The most respectable academic critic of evolution may currently be Professor Phillip Johnson of the University of California School of Law. Johnson concedes that evolution has occurred and that it is sometimes due to natural selection, but he argues that there is no “incontrovertible experimental evidence” that evolution is not guided by some divine plan. Of course, one could never hope to prove that no supernatural agency ever tips the scales in favor of some mutations and against others. But much the same could be said of any scientific theory. There is nothing in the successful application of Newton’s or Einstein’s laws of motion to the solar system that prevents us from supposing that every once in a while some comet gets a small shove from a divine agency. It seems pretty clear that Johnson raises this issue not as a matter of impartial open-mindedness but because for religious reasons he cares very much about life in a way that he does not care about comets. But the only way that any sort of science can proceed is to assume that there is no divine intervention and to see how far one can get with this assumption.
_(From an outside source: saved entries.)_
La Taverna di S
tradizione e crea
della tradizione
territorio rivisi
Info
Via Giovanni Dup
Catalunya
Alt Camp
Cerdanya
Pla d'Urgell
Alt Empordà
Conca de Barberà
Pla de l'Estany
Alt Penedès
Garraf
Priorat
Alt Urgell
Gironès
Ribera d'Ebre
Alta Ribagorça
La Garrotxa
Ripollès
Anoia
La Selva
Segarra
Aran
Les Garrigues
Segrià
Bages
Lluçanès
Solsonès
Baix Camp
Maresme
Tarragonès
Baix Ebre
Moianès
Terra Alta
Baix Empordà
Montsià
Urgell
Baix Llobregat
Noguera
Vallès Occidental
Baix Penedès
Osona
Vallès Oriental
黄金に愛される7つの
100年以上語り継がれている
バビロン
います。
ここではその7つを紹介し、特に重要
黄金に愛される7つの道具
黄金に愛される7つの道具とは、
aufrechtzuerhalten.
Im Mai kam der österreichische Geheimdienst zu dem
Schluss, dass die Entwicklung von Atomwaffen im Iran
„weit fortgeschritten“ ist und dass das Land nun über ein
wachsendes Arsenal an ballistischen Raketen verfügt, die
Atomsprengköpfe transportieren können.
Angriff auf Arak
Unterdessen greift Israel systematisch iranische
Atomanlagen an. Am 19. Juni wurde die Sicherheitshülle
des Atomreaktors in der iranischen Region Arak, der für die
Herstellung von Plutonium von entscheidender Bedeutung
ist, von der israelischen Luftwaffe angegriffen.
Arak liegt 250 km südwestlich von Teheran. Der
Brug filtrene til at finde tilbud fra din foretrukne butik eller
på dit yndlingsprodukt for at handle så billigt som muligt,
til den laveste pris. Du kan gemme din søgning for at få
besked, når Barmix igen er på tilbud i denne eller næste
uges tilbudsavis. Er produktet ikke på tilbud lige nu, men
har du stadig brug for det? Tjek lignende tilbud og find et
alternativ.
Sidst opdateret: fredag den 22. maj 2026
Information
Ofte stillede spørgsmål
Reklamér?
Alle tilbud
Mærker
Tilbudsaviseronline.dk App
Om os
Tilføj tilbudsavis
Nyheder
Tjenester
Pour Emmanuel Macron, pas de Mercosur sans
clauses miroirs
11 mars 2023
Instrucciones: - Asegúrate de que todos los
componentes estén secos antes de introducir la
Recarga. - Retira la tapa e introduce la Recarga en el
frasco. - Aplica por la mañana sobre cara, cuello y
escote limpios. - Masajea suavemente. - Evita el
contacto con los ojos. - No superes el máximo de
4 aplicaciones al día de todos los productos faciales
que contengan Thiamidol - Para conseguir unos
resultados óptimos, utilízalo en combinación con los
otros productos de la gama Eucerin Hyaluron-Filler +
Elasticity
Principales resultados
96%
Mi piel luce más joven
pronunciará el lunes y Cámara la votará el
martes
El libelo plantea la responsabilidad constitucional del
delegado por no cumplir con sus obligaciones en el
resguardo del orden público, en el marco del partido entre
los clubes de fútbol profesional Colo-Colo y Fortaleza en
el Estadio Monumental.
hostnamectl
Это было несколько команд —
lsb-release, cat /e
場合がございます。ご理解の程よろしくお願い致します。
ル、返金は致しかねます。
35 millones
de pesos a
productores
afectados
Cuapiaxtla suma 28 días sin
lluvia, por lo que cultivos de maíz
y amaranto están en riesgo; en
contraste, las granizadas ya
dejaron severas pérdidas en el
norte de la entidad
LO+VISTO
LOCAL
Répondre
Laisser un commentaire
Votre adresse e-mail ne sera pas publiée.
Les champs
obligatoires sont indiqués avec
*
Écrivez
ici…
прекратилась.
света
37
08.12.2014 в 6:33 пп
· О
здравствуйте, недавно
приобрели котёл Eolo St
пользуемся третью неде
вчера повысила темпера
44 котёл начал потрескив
Johnson argues that naturalistic evolution, “evolution that involves no intervention or guidance by a creator outside the world of nature,” in fact does not provide a very good explanation for the origin of species. I think he goes wrong here because he has no feeling for the problems that any scientific theory always has in accounting for what we observe. Even apart from outright errors, our calculations and observations are always based on assumptions that go beyond the validity of the theory we are trying to test. There never was a time when the calculations based on Newton’s theory of gravitation or any other theory were in perfect agreement with all observations. In the writings of today’s paleontologists and evol tionary biologists we can recognize the same state of affairs that is so familiar to us in physics; in using the naturalistic theory of evolution biologists are working with an overwhelmingly successful theory, but one that is not yet finished with its work of explication. It seems to me to be a profoundly important discovery that we can get very far in explaining the world without invoking divine intervention, and in biology as well as in the physical sciences.
In another respect I think that Johnson is right. He argues that there is an incompatibility between the naturalistic theory of evolution and religion as generally understood, and he takes to task the scientists and educators who deny it. He goes on to complain that “naturalistic evolution is consistent with the existence of ‘God’ only if by that term we mean no more than a first cause which retires from further activity after establishing the laws of nature and setting the natural mechanism in motion.”